Follow-up: How does the planner decide the selectivity of a WHERE clause predicate?The planner uses histograms and MCV (Most Common Values) lists stored in pg_statistic. For an equality predicate like WHERE status = 'active', it checks if ‘active’ appears in the MCV list and uses its frequency directly. For values not in the MCV list, it assumes uniform distribution among the remaining fraction. For range predicates, it interpolates within histogram buckets. This is why ANALYZE is critical — without fresh statistics, the planner is estimating based on stale or default assumptions (default selectivity for unknown predicates is typically 0.5% for equality, which can be wildly wrong).
Strong Answer:
  • JIT (Just-In-Time compilation, added in PostgreSQL 11) uses LLVM to compile query expressions and tuple deforming into native machine code at runtime. Instead of interpreting expression evaluation (walk a tree of function pointers for each tuple), the JIT compiler generates a specialized function that evaluates the entire expression in a tight loop.
  • When it helps: analytical queries that process millions of rows through complex expressions, aggregations, or WHERE clauses. The per-tuple overhead reduction compounds over millions of iterations. A SUM over 100M rows with a complex CASE expression can see 2-5x speedup.
  • When it hurts: short OLTP queries where the JIT compilation time (typically 5-50ms) exceeds the total execution time. If your query runs in 2ms, spending 20ms compiling it is a net loss. Also, the first execution of a prepared statement pays the JIT cost, creating a latency spike.

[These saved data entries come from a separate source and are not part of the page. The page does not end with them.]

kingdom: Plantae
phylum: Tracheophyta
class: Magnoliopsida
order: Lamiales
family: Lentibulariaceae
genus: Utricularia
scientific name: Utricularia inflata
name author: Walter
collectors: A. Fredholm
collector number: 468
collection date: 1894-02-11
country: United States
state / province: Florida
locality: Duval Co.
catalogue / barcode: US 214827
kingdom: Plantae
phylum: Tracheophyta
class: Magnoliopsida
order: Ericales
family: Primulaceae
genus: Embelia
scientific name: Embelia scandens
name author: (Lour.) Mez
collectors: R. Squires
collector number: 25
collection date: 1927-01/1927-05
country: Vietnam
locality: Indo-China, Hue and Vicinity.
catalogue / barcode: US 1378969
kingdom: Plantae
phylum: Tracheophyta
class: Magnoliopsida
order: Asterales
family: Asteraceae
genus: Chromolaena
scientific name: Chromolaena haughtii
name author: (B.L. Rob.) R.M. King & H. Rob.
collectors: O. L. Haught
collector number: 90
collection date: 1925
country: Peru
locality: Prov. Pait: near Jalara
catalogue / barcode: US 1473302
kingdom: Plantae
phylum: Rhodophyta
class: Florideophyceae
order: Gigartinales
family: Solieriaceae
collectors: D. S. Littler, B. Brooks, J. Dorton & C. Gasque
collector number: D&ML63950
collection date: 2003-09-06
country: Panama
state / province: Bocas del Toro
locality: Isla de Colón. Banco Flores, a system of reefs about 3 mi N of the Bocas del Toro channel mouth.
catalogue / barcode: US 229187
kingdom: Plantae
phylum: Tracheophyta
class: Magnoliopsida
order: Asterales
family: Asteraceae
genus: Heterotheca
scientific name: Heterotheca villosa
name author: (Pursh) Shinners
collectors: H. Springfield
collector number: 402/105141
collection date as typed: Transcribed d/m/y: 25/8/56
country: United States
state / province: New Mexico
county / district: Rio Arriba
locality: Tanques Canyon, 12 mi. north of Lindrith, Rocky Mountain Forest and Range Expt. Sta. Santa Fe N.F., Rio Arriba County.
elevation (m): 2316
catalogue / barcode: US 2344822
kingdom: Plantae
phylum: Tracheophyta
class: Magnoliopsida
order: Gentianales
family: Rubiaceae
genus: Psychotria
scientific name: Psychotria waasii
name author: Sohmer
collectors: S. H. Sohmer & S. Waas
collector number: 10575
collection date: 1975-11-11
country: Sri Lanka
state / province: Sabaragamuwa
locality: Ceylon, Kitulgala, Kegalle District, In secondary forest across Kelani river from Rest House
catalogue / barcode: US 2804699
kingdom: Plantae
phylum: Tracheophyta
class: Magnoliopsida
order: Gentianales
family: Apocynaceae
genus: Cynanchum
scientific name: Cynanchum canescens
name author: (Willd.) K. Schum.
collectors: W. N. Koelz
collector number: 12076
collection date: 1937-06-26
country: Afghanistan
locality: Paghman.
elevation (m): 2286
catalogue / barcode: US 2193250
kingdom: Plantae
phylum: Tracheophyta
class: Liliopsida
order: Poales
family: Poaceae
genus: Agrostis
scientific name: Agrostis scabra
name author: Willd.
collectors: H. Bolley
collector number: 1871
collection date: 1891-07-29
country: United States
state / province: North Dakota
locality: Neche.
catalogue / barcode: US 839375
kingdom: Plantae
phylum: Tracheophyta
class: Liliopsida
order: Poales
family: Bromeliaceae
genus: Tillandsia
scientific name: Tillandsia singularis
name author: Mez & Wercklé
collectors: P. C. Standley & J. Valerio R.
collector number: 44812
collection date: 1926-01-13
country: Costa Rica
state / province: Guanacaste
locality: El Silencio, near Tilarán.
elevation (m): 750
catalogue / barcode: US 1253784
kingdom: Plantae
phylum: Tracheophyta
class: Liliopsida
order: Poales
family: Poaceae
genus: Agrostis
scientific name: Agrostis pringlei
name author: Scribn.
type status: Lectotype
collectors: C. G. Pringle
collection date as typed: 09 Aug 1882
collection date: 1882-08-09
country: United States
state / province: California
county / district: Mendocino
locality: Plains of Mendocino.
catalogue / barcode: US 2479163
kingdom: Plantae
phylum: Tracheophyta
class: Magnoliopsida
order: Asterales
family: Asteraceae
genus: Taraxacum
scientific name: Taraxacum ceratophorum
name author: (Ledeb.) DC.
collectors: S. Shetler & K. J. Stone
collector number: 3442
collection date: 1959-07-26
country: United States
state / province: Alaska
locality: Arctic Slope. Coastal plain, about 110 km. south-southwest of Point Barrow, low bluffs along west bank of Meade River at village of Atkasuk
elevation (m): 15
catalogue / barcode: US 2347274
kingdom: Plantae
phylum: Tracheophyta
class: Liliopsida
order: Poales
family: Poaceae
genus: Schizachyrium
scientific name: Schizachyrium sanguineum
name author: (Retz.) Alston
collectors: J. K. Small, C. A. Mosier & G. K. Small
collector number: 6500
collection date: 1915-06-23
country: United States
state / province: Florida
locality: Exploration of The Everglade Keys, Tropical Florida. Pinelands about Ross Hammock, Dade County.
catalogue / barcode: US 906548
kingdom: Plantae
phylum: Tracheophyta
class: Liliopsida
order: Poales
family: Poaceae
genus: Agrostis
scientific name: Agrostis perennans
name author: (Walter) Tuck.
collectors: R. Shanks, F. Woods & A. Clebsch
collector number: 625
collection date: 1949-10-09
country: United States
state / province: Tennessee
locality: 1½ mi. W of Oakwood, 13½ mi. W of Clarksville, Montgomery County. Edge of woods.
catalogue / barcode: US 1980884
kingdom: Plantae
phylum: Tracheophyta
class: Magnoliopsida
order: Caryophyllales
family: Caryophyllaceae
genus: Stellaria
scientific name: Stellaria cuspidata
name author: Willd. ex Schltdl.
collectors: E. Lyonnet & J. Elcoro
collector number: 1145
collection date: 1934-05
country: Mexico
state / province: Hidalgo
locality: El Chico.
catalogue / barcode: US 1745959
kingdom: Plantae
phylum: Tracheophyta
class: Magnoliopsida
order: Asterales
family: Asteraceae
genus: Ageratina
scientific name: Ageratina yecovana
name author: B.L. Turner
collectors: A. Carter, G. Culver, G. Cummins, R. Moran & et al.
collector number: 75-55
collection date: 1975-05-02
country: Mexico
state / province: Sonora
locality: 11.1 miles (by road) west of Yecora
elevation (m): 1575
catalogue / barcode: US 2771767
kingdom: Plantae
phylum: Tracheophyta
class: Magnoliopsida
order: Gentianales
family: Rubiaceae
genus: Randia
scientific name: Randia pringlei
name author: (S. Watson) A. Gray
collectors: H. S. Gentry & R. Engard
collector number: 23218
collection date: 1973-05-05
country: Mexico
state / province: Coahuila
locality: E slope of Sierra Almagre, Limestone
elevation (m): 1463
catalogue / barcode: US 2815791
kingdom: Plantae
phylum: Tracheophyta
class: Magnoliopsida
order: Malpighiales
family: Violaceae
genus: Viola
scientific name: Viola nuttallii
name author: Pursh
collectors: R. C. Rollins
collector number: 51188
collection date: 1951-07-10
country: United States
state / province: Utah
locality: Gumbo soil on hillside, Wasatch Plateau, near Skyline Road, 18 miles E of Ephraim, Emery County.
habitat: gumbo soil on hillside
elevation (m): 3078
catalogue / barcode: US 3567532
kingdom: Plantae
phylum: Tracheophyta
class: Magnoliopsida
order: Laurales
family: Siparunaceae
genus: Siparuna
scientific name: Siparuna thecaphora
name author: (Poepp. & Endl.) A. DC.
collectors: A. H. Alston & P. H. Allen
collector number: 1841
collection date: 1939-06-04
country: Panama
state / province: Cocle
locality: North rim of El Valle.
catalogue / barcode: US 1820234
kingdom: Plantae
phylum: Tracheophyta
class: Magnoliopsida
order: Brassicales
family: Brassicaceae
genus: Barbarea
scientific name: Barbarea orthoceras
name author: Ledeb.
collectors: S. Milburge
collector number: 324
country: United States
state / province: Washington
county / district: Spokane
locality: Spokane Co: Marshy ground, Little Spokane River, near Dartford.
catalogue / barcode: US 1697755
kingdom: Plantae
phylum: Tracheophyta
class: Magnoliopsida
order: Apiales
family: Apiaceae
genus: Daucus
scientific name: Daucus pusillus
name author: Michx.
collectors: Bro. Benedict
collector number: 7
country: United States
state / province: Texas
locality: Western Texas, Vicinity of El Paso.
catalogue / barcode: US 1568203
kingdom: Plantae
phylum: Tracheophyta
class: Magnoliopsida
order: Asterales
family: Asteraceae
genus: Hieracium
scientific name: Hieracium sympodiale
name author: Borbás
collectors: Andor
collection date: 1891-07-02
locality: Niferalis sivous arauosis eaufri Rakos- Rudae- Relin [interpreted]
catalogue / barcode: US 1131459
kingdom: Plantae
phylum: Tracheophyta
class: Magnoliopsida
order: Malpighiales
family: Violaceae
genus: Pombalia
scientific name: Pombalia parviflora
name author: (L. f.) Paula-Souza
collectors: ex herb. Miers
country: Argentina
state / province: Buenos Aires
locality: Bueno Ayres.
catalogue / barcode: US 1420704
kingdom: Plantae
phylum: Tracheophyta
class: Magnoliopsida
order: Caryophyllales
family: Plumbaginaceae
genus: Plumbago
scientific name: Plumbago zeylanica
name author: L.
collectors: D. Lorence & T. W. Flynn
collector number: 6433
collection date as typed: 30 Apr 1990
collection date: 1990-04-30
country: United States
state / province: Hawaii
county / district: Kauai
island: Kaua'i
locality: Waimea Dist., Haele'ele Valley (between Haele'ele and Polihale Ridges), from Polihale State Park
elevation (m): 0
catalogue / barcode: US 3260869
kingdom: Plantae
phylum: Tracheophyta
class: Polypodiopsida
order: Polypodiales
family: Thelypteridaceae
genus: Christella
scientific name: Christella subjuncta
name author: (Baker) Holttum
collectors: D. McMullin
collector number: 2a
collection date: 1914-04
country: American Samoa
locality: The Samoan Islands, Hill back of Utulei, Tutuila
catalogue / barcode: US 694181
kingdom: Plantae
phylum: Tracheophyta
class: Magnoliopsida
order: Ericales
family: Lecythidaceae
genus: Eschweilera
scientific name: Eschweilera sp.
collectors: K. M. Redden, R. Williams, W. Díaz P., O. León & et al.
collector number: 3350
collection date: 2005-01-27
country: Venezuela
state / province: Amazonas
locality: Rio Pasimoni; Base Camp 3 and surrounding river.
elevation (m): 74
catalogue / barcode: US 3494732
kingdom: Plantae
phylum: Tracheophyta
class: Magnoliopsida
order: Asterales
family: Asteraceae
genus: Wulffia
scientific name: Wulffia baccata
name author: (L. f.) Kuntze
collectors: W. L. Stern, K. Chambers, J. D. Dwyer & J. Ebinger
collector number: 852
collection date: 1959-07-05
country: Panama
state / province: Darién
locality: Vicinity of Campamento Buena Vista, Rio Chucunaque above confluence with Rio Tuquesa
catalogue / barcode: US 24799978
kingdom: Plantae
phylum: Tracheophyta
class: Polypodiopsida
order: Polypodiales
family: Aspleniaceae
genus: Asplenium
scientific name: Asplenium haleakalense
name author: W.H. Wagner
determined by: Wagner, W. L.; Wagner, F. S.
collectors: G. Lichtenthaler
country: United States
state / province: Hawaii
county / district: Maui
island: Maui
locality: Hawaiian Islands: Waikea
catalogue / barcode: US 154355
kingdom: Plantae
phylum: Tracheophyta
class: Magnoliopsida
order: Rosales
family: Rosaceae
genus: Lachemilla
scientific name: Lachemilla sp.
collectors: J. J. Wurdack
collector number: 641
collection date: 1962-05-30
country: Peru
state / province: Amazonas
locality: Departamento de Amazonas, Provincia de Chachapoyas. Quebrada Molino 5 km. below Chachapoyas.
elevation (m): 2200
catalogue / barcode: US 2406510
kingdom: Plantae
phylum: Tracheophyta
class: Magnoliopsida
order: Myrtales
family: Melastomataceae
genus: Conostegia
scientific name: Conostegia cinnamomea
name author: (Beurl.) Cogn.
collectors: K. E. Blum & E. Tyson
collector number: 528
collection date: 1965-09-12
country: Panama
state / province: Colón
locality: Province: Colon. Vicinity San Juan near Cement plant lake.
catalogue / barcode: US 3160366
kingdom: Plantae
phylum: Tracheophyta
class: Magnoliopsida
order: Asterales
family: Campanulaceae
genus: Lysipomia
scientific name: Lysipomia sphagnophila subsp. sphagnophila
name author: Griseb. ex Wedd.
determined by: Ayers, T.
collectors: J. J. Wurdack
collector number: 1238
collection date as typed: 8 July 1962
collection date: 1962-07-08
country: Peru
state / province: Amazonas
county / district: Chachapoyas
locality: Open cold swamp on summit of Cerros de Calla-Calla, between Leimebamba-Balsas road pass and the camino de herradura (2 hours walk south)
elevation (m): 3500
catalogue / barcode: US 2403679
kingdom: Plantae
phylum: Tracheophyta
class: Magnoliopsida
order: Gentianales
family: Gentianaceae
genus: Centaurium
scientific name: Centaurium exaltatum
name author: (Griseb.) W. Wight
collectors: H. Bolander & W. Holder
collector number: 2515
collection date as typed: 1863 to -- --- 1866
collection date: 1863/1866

  • Control: jit = on/off (global toggle), jit_above_cost = 100000 (only JIT queries with estimated cost above this threshold), jit_inline_above_cost = 500000 (enable function inlining above this cost), jit_optimize_above_cost = 500000 (enable LLVM optimizations above this cost). For OLTP workloads, I set jit_above_cost high (500000+) to ensure only truly expensive analytical queries trigger JIT. For dedicated analytics instances, lower thresholds are appropriate.
Follow-up: Can you disable JIT for specific queries without a global setting change?Yes. SET LOCAL jit = off; within a transaction disables JIT for that transaction only. Or use SET jit_above_cost = 1000000000; to effectively disable it by setting an unreachably high threshold. This is the approach I use for OLTP connection pools where individual query latency matters more than throughput.